85 écrivains de 15 pays (dont le Mexique) se réunissent dans un livre pour célébrer Alejandra Pizarnik

Exploratrice du silence et des ombres et créatrice d’une langue belle et blessée, mais qui n’a pas pu la sauver, Alejandra Pizarnik, la grande poète argentine qui s’est suicidée à l’âge de 36 ans, en 1972, aurait eu 85 ans demain.

Pour cette raison, 85 voix amicales, des écrivains de 15 pays – Espagne, Argentine, Chili, Cuba, Uruguay, Pérou, Mexique, Pologne, Bulgarie, Australie, Maroc, France, Roumanie, Italie et Israël – se sont réunis dans un livre pour célébrer l’anniversaire de l’écrivain qui a dit: “J’ai signé un pacte avec la tragédie et un accord avec la démesure”.

Publié par Huso dans la collection Tribute et intitulé Alejandra et ses multiples voix, ce livre contient différentes vues sur Flora Pizarnik Bromiquier, comme on l’appelait à sa naissance, puis Alejandra, née le 29 avril 1936 à Buenos Aires.

La sélection des textes et leur montage est de Mayda Bustamante, qui dit dans le prologue que Pizarnik «le suicide lui a joué un tour. Elle ne s’attendait pas à ce que sa mort la rende immortelle. “

«Merci, Alejandra», ajoute-t-il, «de m’avoir permis, comme dirait mon ami Marifé Santiago Bolaños,« d’entrer dans la forêt pour trouver les clairières que garde chaque forêt »».

Et le fait est que l’écrivain et philosophe espagnol Marifé Santiago a également eu beaucoup à voir avec la couture de ce volume, car c’est elle qui a rassemblé de nombreux auteurs qui y ont participé, et a apporté à ses pages le textes de Sandra Riaboy et Miriam Pizarnik, respectivement nièce et sœur d’Alejandra.
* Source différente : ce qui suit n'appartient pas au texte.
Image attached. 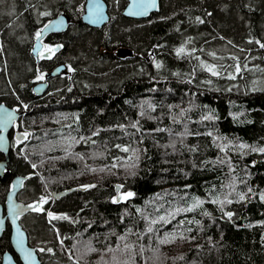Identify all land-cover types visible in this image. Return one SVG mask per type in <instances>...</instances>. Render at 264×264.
<instances>
[{"label": "trees", "instance_id": "obj_1", "mask_svg": "<svg viewBox=\"0 0 264 264\" xmlns=\"http://www.w3.org/2000/svg\"><path fill=\"white\" fill-rule=\"evenodd\" d=\"M84 1L0 0V102L28 134H9L0 202L15 174L19 199H45L22 218L41 264H264V0H159L143 19L105 0L100 27L81 21ZM61 11L67 29L44 38L60 47L36 62V33ZM60 62L69 73L35 94ZM115 184L135 195L113 203Z\"/></svg>", "mask_w": 264, "mask_h": 264}, {"label": "water", "instance_id": "obj_2", "mask_svg": "<svg viewBox=\"0 0 264 264\" xmlns=\"http://www.w3.org/2000/svg\"><path fill=\"white\" fill-rule=\"evenodd\" d=\"M141 2L142 0H127V3L125 4L122 10V14L125 15L126 17H130L134 19H143L149 17L152 13L159 11L160 2L159 0H155L156 6L154 8L149 9L147 13L129 14L130 11L137 13L139 11H142L139 9H133L134 3L139 4ZM143 2H147V0H143ZM97 5L99 7H97ZM90 9L92 10L93 13L92 15H90L89 12ZM108 18L109 15L107 12V4L105 0L84 1L83 12L81 14V21L83 23L94 27H100L108 20ZM57 21H63V24L56 29L44 28L45 25L55 23ZM69 23H70L69 15L64 11H61L56 15L50 17L43 25H41L38 31H40L41 29H44V31L41 33L39 40H37L35 36L30 50L36 62H39L42 58H47L50 55L49 53L44 51V46H49L44 41L46 35L50 33H59L65 31ZM56 46H60V45L57 44L53 48H55ZM115 55L120 58L130 57L133 55V51L128 47H118L115 50ZM68 73H69L68 67L64 62L57 63L51 69L46 70L44 72L43 80H38L34 82V84L32 85V91L37 95H41L47 89L48 79L59 74H68ZM23 112L24 111L22 109H16L15 107L6 105L4 102H0V136L4 137L3 147H0V153L2 154V156L0 157V177L3 176L6 170L8 169L9 149L11 145L9 133L13 127L19 128V120ZM9 115L12 117L10 121L8 120ZM23 136L24 133L18 131L16 132V139L20 140ZM25 179L26 176L21 174H15L10 179L9 187L6 191L4 201L0 202V235L3 229L5 228L6 217H9L10 222L12 224L11 234H10L11 243L14 249L16 250V252L19 253L20 259L23 262V264H41V260L38 257L35 247L30 246L28 244L26 230L19 223V216L25 213L26 211L30 210L28 208V205H36L39 203V201H37L35 203L27 204L17 199V194L22 188ZM72 190H74V187L57 190V191H51V197L54 199H58L61 196L68 194ZM115 190H116V199H119L121 195L119 193V184H115ZM4 211L5 213H3ZM13 212L16 213L15 216L13 215ZM17 229H19V233L22 234L23 248L27 251L32 252L31 260H25L24 258L25 253L24 251L21 250V247L18 246ZM0 264H17V263L14 260L12 254L8 250H6L2 253Z\"/></svg>", "mask_w": 264, "mask_h": 264}, {"label": "snow or ice", "instance_id": "obj_3", "mask_svg": "<svg viewBox=\"0 0 264 264\" xmlns=\"http://www.w3.org/2000/svg\"><path fill=\"white\" fill-rule=\"evenodd\" d=\"M155 6H156V4H155V0H147V2H143V0H142V2L139 3V4H136V3L133 4V9H139V10H142V11H139L138 13H137V12H131V11H130L129 14H145V13H147V11H148L149 9L154 8ZM97 7H99V6L97 5ZM89 12H90V15L93 14L91 9L89 10ZM47 14H48V13H44V15H47ZM93 22H95V21H93ZM202 22H203V21H201V23H202ZM62 24H63V21H57V22H55V23H51V24L45 25L44 28H45V29H56V28H58V27H59L60 25H62ZM43 31H44V29H41L40 31H38V32L36 33V38H37V40L40 39L41 33H42ZM59 47H60V46H56L55 48L50 47V46H44V51H46L47 53L50 54L47 58H51V55L54 54L56 51H58ZM261 47H264V44H261ZM184 52H185V49H184L183 47H181V48H179V49L177 50V54H178V55H179V54H182V53H184ZM212 55H215V54L213 53ZM157 67H160V65L157 64ZM205 68H206L207 71H209L213 76H217V75L220 74V73L216 70V68H215L214 66H212V65H205ZM235 70H236L237 73H239V72L241 71V68H240L239 64H237V65L235 66ZM229 78H230V79H234L235 77H234V76H229ZM37 79H38V80H43V79H44V76H43V75H39V76H37ZM25 107H26V106H25ZM206 118H207V117H206ZM11 119H12V117L9 115V116H8V120L10 121ZM27 135H28L27 133H24V136H25V137H26ZM3 142H4V137H3V136H0V147H3ZM240 147H241V148H244V147H247V146L241 144ZM122 150L125 151V152H127L129 149H128V148H123ZM222 150H223V149H222ZM259 151L264 152V148L259 149ZM33 167H35V165H33ZM120 187H123V186L121 185ZM250 191H251V190H250ZM134 195H135V193H133V192H131V191H127V192L121 193L119 199L114 198L112 202H113V203H119V202H121L122 200H123V201H126V200L132 198ZM244 199H245V196H244L243 194L240 195V200H244ZM260 199H261V200H264V194H261ZM212 202H213V203H220V204H223V203H225V202H227V203H231L232 201H231V200H227V201H218V200H214V201H212ZM43 203H46V201H45V199H44L43 197H41L40 203H38V204H36V205H28V208L31 209L32 211H37V212H39V211H42V210H43V209L41 208V204H43ZM202 204H203V201H202V200L196 199L195 202H194V204H193V207L188 208L187 211H192L195 207H199V206L202 205ZM13 215L15 216L16 213L13 212ZM205 215H210V214L207 213V212H205ZM225 215L228 216L229 219H231V217H232L233 214H232L231 212H228V213H225ZM48 216H49L50 219H53V220H54V219H61V218H63V219H67L66 216H65V217H57V216H55V215H54L53 213H51V212H48ZM161 219H163V217H161ZM197 223H199V222L197 221ZM149 231H151V229H149ZM17 233H18V240H17V243H18V246L21 247V250L24 251V253H25V256H24L25 260H31V259H32V252L27 251V250H25V249L23 248L22 234L19 233V229H17ZM121 239H124V237H121ZM161 242L163 243L164 241H161ZM126 247H127V245H126ZM41 251H44V249H41ZM49 251H50V250H49Z\"/></svg>", "mask_w": 264, "mask_h": 264}, {"label": "flooded vegetation", "instance_id": "obj_4", "mask_svg": "<svg viewBox=\"0 0 264 264\" xmlns=\"http://www.w3.org/2000/svg\"><path fill=\"white\" fill-rule=\"evenodd\" d=\"M49 46H50V45H49ZM17 199L20 200V201H22V202H24V203L30 204V202H26V201H23V200L19 199L18 196H17ZM3 213H5V211H4ZM26 213H27V211H26L25 213H23L22 215L19 216V223H20L21 226H22V218H23V216H24ZM11 225H12V224H11V222H10L9 217H6V219H5V228L3 229L1 235H2L3 233H6V237H7V243H8V245H7V248L4 249V250L1 252V254H0V263H1L2 253H3L4 251L8 250V251L12 254V256H13V258H14V260L16 261L17 264H23V262H22L21 259H20L19 253L16 252V250L14 249V247H13V245H12V243H11V239H10ZM22 227H23V226H22ZM23 228H24V227H23ZM24 229H25V228H24ZM26 233H27V232H26ZM1 235H0V236H1ZM27 239H28V235H27ZM28 244H29L30 246L35 247L34 245H31V244L29 243V239H28ZM35 250H36V252H37L36 247H35ZM37 254H38V252H37ZM38 257H39V255H38ZM39 259H40V257H39Z\"/></svg>", "mask_w": 264, "mask_h": 264}, {"label": "rangeland", "instance_id": "obj_5", "mask_svg": "<svg viewBox=\"0 0 264 264\" xmlns=\"http://www.w3.org/2000/svg\"><path fill=\"white\" fill-rule=\"evenodd\" d=\"M15 108H16V107H15ZM19 123H20V122H19ZM17 131H18V132H22V133H24V131L21 130L20 128H15V127H13L12 130H11V132H12V136H13V137H14V135L16 136V132H17ZM14 140L17 141L16 138H14Z\"/></svg>", "mask_w": 264, "mask_h": 264}]
</instances>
La nièce et la sœur du poète fournissent également des documents graphiques, des images de famille. Miriam Pizarnik, seulement un an de plus que le poète, inclut à cette occasion une présentation lue à l’Université hébraïque de Jérusalem au nom de la famille d’Alejandra Pizarnik, pour inaugurer le colloque international Pizarnik à Jérusalem.

«Mais le silence est vrai. C’est pourquoi j’écris. Je suis seul et j’écris. Non, je ne suis pas seul. Il y a quelqu’un ici qui tremble », a chuchoté Pizarnik, l’une des voix les plus importantes de la seconde moitié du XXe siècle, dont la vie a toujours été entourée d’une certaine malédiction, et cela a sans aucun doute été contribué par le fait qu’il a pris sa vie ainsi. jeunes avec une surdose de barbituriques.

Transgressive dans la vie et dans la poésie, qui d’ailleurs était la même, Pizarnik était la fille de migrants juifs d’origine russo-polonaise qui travaillaient dans la joaillerie. Délicate et sensible, elle entreprend en 1954 des études de philosophie à l’Université, avec le désir et le rêve de connaître la culture française, et étudie le journalisme et la littérature.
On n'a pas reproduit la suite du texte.